CAFOD welcomes historic Paris agreement

CAFOD has welcomed the historic climate deal agreed today in Paris, which opens a new chapter for action on climate change.

We came to the climate talks to advocate for an agreement that would protect the world’s poorest people. We wanted a fair and just legally binding deal that limited temperature increases to no more than 1.5°C, guaranteed finance to help countries adapt to climate change, phased out fossil fuels entirely in favour of 100% renewable energy by 2050 and included reviews at least every five years so countries could regularly ramp up their ambition.

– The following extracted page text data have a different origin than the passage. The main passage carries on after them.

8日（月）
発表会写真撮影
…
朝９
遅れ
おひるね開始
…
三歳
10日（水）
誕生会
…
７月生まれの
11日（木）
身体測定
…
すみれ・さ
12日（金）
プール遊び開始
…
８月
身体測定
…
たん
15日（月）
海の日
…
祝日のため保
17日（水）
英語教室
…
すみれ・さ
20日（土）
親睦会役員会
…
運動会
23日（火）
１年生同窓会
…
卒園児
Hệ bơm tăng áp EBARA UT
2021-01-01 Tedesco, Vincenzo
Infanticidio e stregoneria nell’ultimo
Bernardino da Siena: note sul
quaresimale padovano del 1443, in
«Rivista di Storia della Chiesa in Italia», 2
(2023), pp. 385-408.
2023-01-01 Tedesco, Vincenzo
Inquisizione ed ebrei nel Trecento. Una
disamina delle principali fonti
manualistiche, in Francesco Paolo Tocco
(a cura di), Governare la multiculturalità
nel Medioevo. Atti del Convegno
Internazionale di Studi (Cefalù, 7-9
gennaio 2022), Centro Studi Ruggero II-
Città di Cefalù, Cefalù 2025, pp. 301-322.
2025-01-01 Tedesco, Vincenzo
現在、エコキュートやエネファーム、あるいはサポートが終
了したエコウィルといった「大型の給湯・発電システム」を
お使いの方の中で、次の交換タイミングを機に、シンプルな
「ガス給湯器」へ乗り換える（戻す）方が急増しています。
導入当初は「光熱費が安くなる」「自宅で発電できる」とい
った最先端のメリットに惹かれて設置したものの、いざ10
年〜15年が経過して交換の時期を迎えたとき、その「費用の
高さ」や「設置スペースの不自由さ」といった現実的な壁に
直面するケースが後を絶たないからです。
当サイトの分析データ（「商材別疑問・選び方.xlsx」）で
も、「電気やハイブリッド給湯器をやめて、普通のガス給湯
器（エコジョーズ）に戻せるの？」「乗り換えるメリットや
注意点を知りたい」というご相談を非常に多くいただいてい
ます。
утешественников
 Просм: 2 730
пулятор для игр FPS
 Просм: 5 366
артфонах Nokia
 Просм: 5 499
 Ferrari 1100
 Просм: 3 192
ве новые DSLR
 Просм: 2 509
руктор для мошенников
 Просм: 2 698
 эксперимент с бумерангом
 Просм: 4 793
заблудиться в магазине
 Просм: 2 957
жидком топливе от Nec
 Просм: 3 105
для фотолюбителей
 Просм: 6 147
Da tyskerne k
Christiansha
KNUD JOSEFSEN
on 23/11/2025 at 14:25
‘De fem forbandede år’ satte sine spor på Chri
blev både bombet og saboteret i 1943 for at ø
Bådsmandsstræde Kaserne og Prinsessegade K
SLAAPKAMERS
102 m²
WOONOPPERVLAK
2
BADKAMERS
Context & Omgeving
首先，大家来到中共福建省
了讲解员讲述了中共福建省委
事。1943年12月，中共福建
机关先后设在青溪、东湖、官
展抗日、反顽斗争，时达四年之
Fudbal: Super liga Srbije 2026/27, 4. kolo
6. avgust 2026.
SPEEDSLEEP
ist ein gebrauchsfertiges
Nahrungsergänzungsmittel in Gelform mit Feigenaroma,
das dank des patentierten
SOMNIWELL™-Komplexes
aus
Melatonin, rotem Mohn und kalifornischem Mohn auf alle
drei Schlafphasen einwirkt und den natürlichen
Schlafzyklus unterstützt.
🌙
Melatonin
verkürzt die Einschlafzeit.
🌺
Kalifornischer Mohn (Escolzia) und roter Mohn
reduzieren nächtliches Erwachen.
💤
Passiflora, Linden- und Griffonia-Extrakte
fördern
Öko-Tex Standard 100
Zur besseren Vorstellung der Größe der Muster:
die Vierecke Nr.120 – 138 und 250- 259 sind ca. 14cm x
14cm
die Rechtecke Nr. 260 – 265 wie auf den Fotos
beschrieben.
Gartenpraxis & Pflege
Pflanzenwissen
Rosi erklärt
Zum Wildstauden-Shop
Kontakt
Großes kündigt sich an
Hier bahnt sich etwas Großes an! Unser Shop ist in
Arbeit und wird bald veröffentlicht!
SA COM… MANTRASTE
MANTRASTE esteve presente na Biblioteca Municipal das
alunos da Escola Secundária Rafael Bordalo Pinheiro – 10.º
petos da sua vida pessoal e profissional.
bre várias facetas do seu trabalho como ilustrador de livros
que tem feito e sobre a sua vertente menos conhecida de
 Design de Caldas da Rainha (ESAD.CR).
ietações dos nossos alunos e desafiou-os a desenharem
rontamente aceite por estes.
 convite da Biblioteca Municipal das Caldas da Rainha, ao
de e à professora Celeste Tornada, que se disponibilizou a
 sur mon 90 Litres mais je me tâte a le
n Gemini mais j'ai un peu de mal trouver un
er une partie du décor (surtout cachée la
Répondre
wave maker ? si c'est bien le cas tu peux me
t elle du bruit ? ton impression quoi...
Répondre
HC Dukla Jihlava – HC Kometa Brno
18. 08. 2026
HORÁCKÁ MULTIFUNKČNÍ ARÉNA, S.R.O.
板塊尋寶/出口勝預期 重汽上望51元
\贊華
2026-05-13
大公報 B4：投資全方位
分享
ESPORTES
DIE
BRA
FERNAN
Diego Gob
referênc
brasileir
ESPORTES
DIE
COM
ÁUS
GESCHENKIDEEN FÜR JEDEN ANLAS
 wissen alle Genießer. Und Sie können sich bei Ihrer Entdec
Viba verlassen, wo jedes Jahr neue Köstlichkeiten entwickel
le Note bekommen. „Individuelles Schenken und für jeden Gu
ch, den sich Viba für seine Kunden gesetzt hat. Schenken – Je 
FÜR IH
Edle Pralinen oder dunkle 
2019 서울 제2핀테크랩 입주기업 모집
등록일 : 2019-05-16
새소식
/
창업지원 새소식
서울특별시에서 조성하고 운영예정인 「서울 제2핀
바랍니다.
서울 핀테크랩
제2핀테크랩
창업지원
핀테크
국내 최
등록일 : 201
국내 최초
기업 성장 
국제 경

Follow the progress of CAFOD campaigners in Paris

We believe the Paris agreement marks the start of a new era of action on climate change. While the deal does not set a mid-century deadline for full phase out of fossil fuels, it does make clear the world must transition to a low carbon future. It says temperature increases must stay well below 2°C, and ideally be kept to 1.5°C, and the agreement opens the door to five-yearly reviews, with the first global stock-take to take place in 2018.  Developed countries have reaffirmed their commitment in the deal to support poorer countries financially to cope with the impacts of climate change and recognised their historical responsibility, having contributed more to the problem of climate change, to support vulnerable countries who are impacted.

Find out why the Paris talks are so crucial

Neil Thorns, Director of Advocacy at CAFOD, said:

“This agreement opens a new chapter for action on climate change, with a target of limiting temperature increases to 1.5°C. The deal will have countries coming back to the table, where they will have to show the world how they are increasing their ambition to meet that target.

“For poor people living on the front-line of climate change this deal offers hope for a brighter future, but not yet the security that we’ll get there quick enough.

“The agreement represents a start towards what Pope Francis calls a global common plan where we put the needs of the most vulnerable first. Now we all need to redouble our efforts to guarantee the safety of future generations.”